If in-flight instructions are tagged appropriately, there is no need to
drain the pipeline to switch between S-mode and U-mode. Only writes to
satp require a pipeline flush, and that is due to the requirement that
the new satp value apply to fetching the next instruction executed. An
implementation could avoid even this flush if the supervisor cooperates
by putting its address space switching code in a global mapping. This
also means that it is possible to speculate through ECALL and possibly
other traps. I wonder what, if any, overall performance improvement
could be had by speculating a page fault on every (data) memory access.

Even taking an interrupt requires only inserting an "interrupt barrier"
into the decode stream; the internally generated "interrupt barrier"
would carry the repc value appropriate for resuming after the
interrupt. Instruction fetch would immediately continue from the
relevant trap vector. An exception caused by a pending instruction
would cancel the interrupt trap, but the interrupt would remain pending
and would be taken either upon entry to the exception handler (if the
interrupt is to a higher privilege level) or when the exception handler
re-enables interrupts.

> This conversation suggests me you have not experienced the development
> of a high-end processor (eg : at AMD, ARM, IBM, or Intel).

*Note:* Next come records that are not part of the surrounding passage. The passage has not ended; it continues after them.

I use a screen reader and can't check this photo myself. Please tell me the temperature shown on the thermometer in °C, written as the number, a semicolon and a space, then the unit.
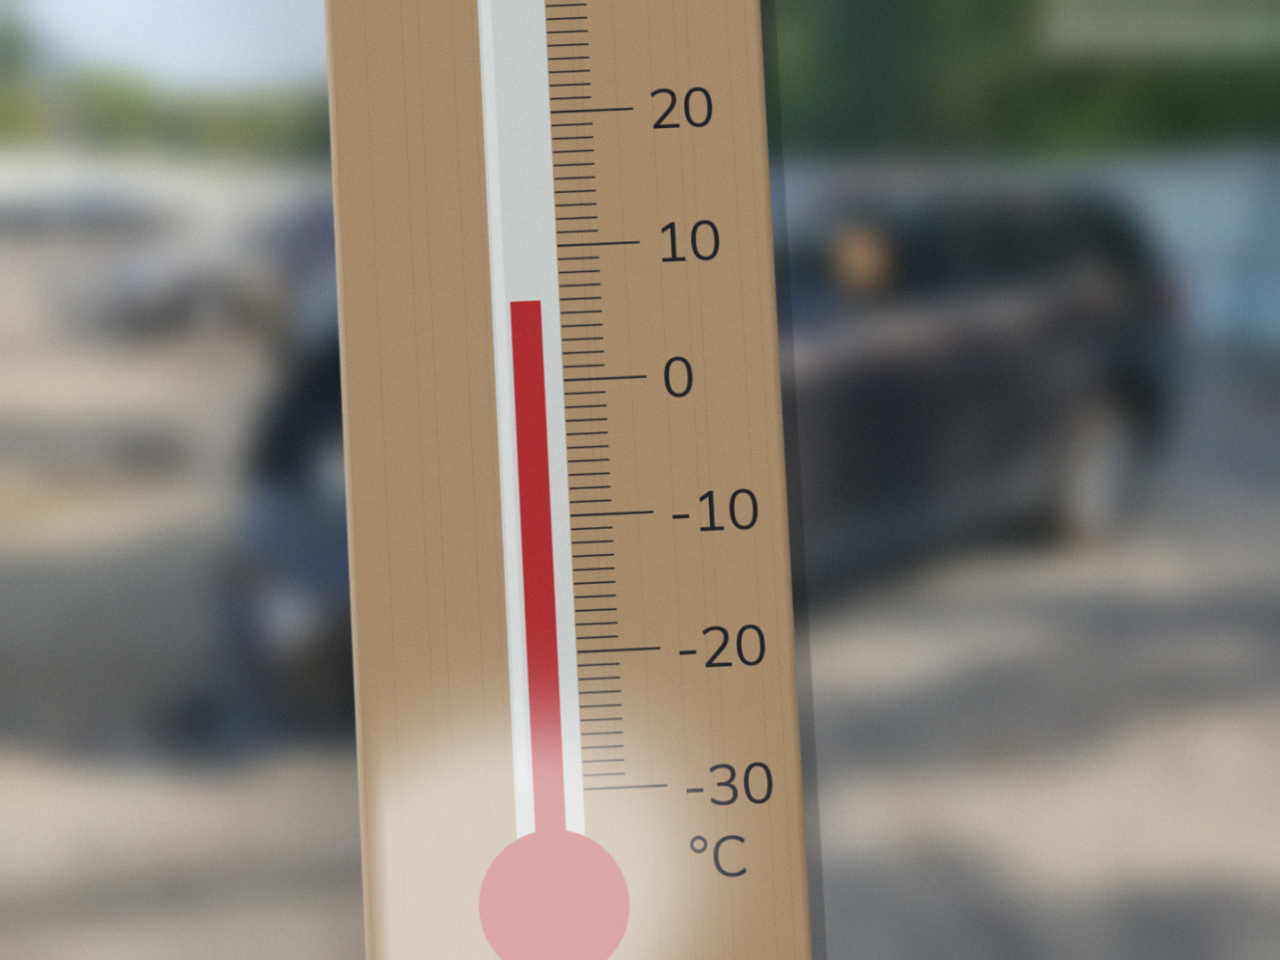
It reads 6; °C
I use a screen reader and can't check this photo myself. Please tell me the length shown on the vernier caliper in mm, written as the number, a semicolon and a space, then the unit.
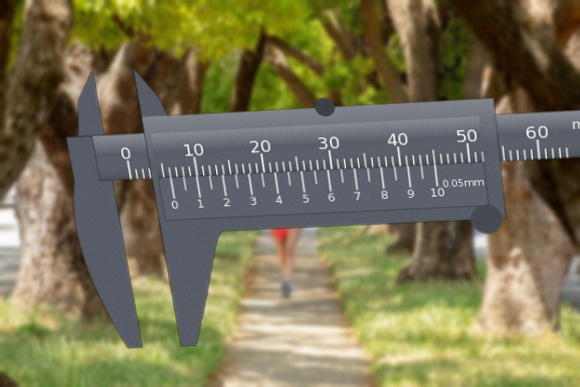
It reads 6.0; mm
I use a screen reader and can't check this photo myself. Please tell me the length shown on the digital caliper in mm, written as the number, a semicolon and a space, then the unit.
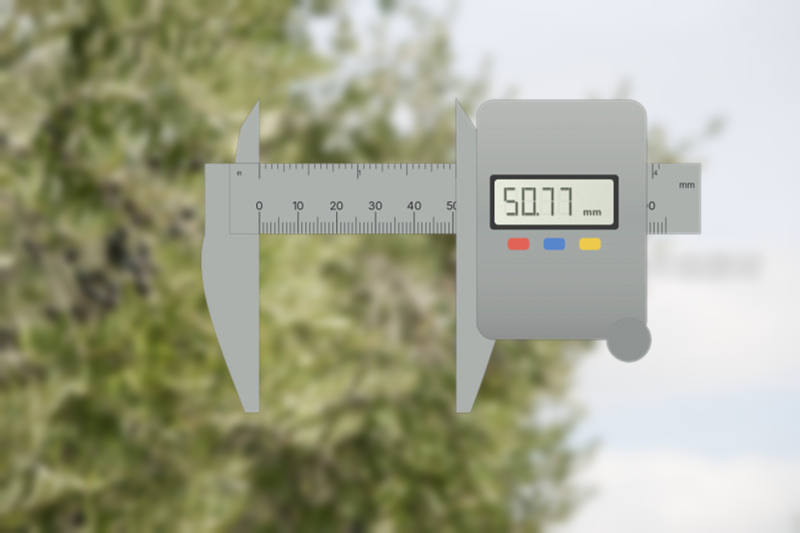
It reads 50.77; mm
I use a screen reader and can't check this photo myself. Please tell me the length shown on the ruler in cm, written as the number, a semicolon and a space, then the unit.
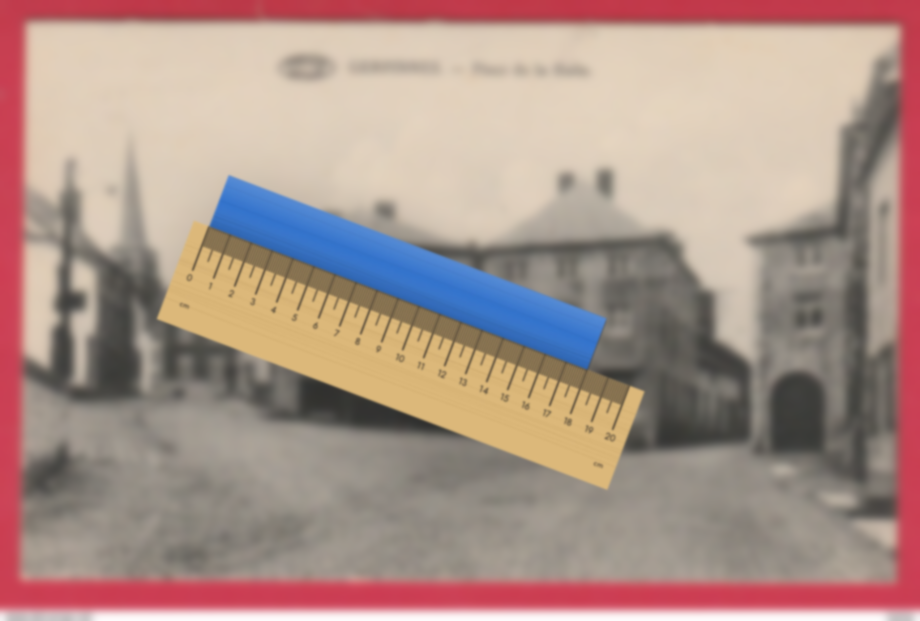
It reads 18; cm
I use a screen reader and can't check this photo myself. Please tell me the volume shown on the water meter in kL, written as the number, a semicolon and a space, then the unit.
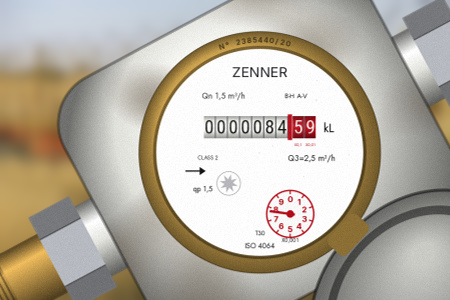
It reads 84.597; kL
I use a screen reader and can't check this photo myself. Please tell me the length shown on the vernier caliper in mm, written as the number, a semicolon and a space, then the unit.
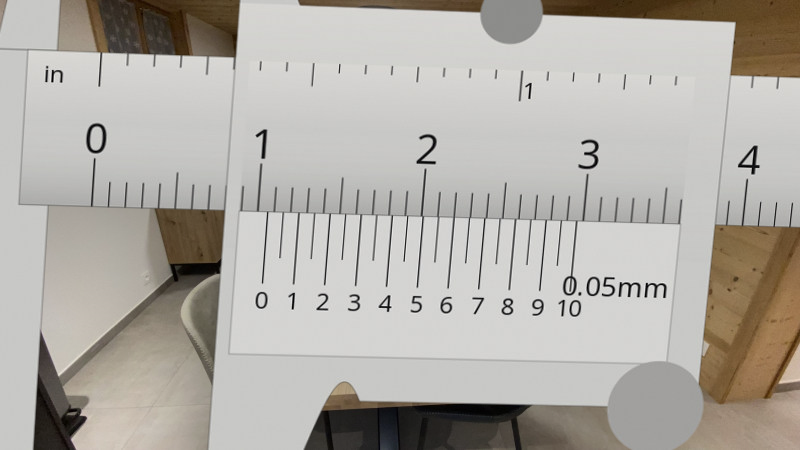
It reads 10.6; mm
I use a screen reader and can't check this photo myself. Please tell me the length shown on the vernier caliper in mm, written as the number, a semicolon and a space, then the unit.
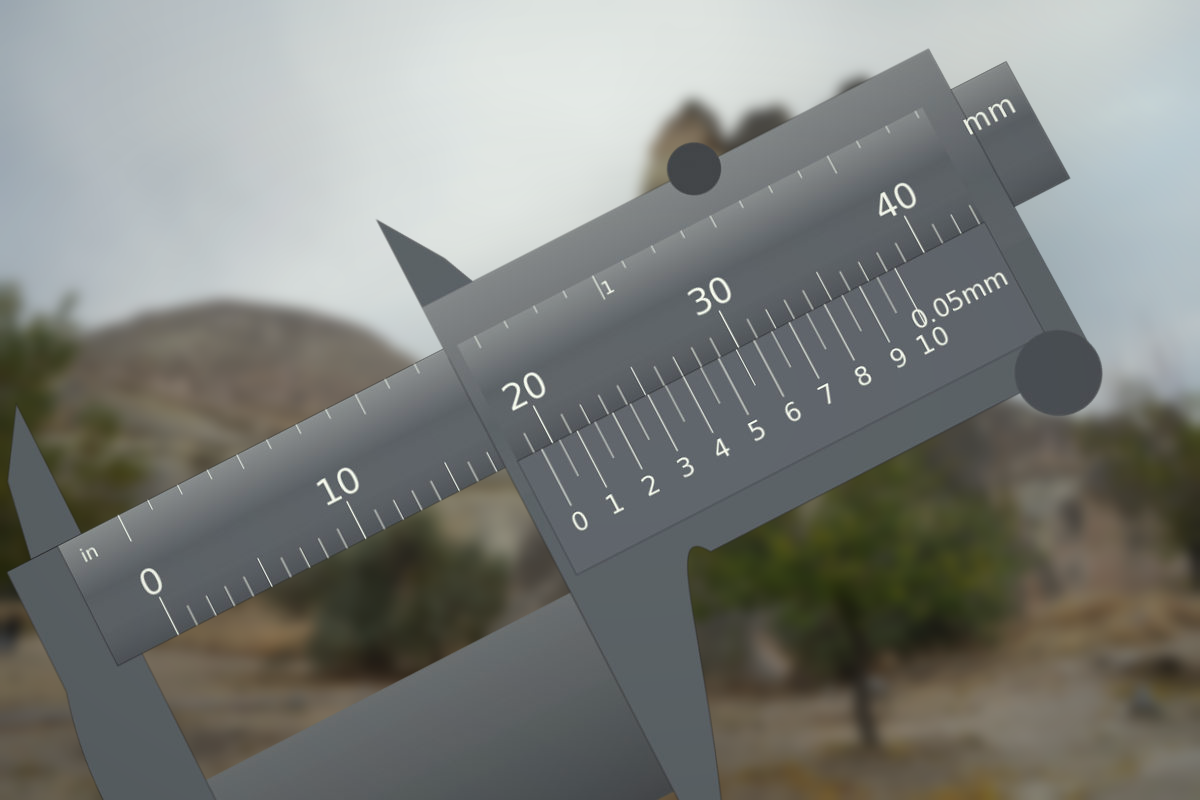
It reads 19.4; mm
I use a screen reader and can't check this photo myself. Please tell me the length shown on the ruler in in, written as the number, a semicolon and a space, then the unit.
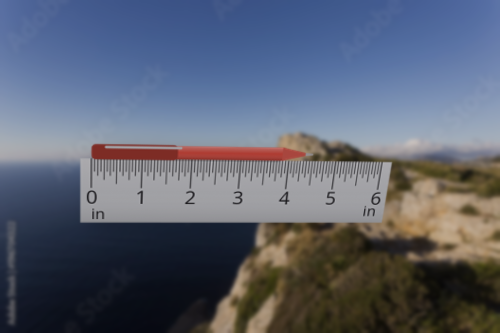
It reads 4.5; in
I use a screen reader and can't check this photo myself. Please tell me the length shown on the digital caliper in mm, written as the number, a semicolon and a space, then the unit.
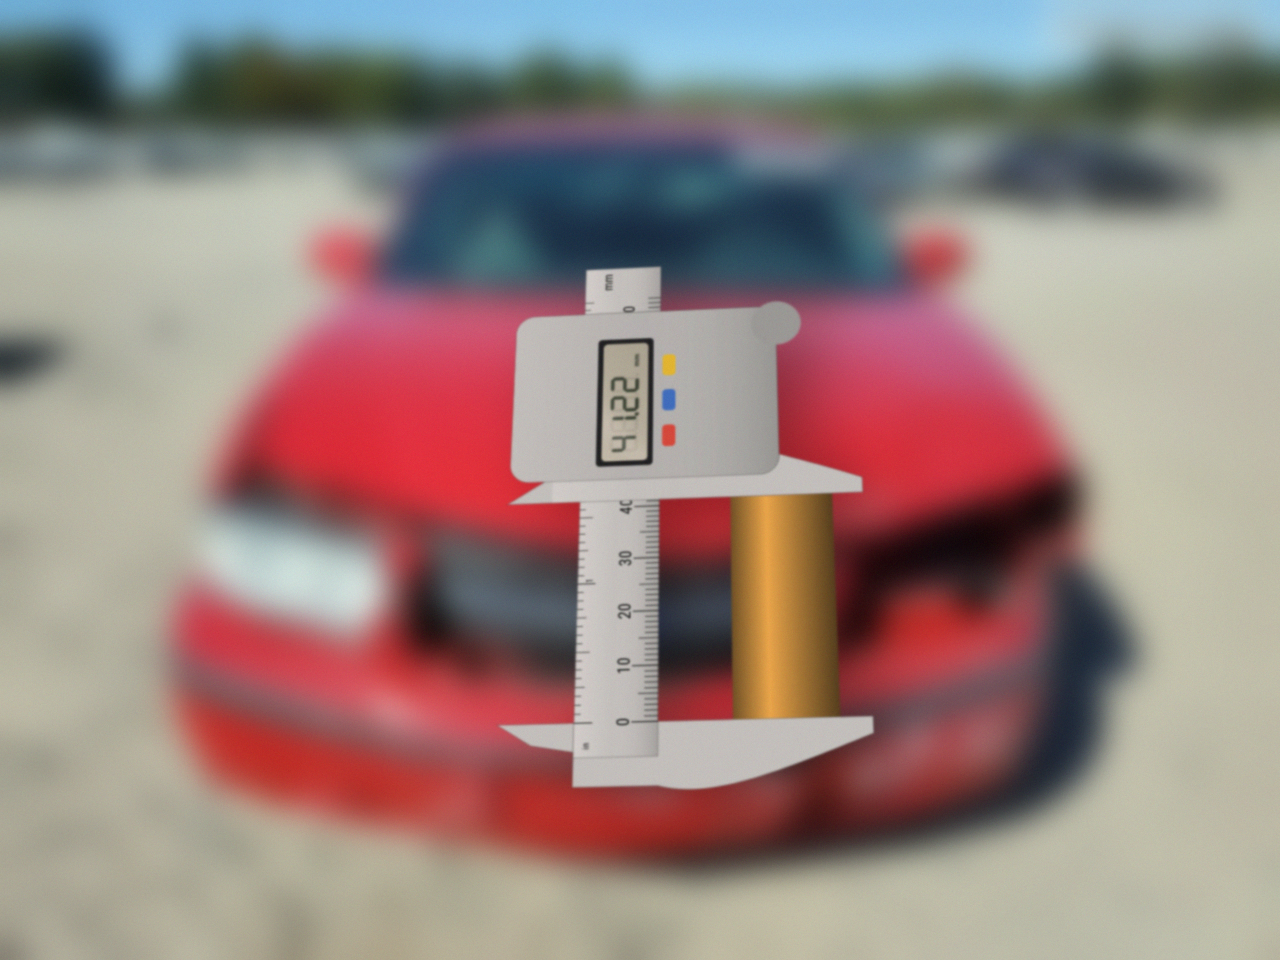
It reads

You guess correctly and I counter with an argument that experience can
have subtle costs, specifically a susceptibility to "One True Way"
thinking. This is the wisdom shown by the RISC-V developers in setting
up this very list and opening discussion to the entire
(English-speaking) Internet. We even have one participant who has
admitted having no formal education beyond high school, yet has made
helpful contributions to some of the discussions.